**Instructions to follow**
Please copy out the entries below, changing "Identify" to "Detect" everywhere it appears and keeping all other text the same.

++++ Supplied information ++++

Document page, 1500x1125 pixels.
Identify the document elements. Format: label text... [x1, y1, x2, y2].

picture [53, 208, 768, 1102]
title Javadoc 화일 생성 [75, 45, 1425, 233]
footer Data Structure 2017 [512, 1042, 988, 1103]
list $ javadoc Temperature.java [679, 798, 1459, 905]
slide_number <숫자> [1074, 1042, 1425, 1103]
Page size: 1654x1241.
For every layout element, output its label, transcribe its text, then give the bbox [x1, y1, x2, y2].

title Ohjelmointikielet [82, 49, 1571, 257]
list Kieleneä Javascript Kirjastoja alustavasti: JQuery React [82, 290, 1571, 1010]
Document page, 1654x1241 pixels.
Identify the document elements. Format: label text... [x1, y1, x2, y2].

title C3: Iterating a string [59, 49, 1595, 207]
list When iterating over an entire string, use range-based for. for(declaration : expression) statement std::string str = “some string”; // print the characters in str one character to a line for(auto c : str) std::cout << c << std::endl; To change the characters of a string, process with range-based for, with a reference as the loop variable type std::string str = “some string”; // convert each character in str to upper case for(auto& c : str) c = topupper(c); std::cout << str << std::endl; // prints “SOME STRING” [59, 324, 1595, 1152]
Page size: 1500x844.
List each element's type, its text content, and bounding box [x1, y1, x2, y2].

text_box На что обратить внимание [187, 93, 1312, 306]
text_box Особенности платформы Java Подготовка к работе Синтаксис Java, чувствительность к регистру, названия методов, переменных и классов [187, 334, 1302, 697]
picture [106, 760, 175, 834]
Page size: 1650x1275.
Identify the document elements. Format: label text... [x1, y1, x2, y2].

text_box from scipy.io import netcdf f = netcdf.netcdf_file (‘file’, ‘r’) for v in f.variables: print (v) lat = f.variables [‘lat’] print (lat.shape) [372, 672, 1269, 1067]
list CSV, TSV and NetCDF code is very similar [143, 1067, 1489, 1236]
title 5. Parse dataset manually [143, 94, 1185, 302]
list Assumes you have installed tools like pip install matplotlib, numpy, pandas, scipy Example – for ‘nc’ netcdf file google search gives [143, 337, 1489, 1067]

++++

**Solution to the problem**
Document page, 1500x1125 pixels.
Detect the document elements. Format: label text... [x1, y1, x2, y2].

picture [53, 208, 768, 1102]
title Javadoc 화일 생성 [75, 45, 1425, 233]
footer Data Structure 2017 [512, 1042, 988, 1103]
list $ javadoc Temperature.java [679, 798, 1459, 905]
slide_number <숫자> [1074, 1042, 1425, 1103]
Page size: 1654x1241.
For every layout element, output its label, transcribe its text, then give the bbox [x1, y1, x2, y2].

title Ohjelmointikielet [82, 49, 1571, 257]
list Kieleneä Javascript Kirjastoja alustavasti: JQuery React [82, 290, 1571, 1010]
Document page, 1654x1241 pixels.
Detect the document elements. Format: label text... [x1, y1, x2, y2].

title C3: Iterating a string [59, 49, 1595, 207]
list When iterating over an entire string, use range-based for. for(declaration : expression) statement std::string str = “some string”; // print the characters in str one character to a line for(auto c : str) std::cout << c << std::endl; To change the characters of a string, process with range-based for, with a reference as the loop variable type std::string str = “some string”; // convert each character in str to upper case for(auto& c : str) c = topupper(c); std::cout << str << std::endl; // prints “SOME STRING” [59, 324, 1595, 1152]
Page size: 1500x844.
List each element's type, its text content, and bounding box [x1, y1, x2, y2].

text_box На что обратить внимание [187, 93, 1312, 306]
text_box Особенности платформы Java Подготовка к работе Синтаксис Java, чувствительность к регистру, названия методов, переменных и классов [187, 334, 1302, 697]
picture [106, 760, 175, 834]
Page size: 1650x1275.
Detect the document elements. Format: label text... [x1, y1, x2, y2].

text_box from scipy.io import netcdf f = netcdf.netcdf_file (‘file’, ‘r’) for v in f.variables: print (v) lat = f.variables [‘lat’] print (lat.shape) [372, 672, 1269, 1067]
list CSV, TSV and NetCDF code is very similar [143, 1067, 1489, 1236]
title 5. Parse dataset manually [143, 94, 1185, 302]
list Assumes you have installed tools like pip install matplotlib, numpy, pandas, scipy Example – for ‘nc’ netcdf file google search gives [143, 337, 1489, 1067]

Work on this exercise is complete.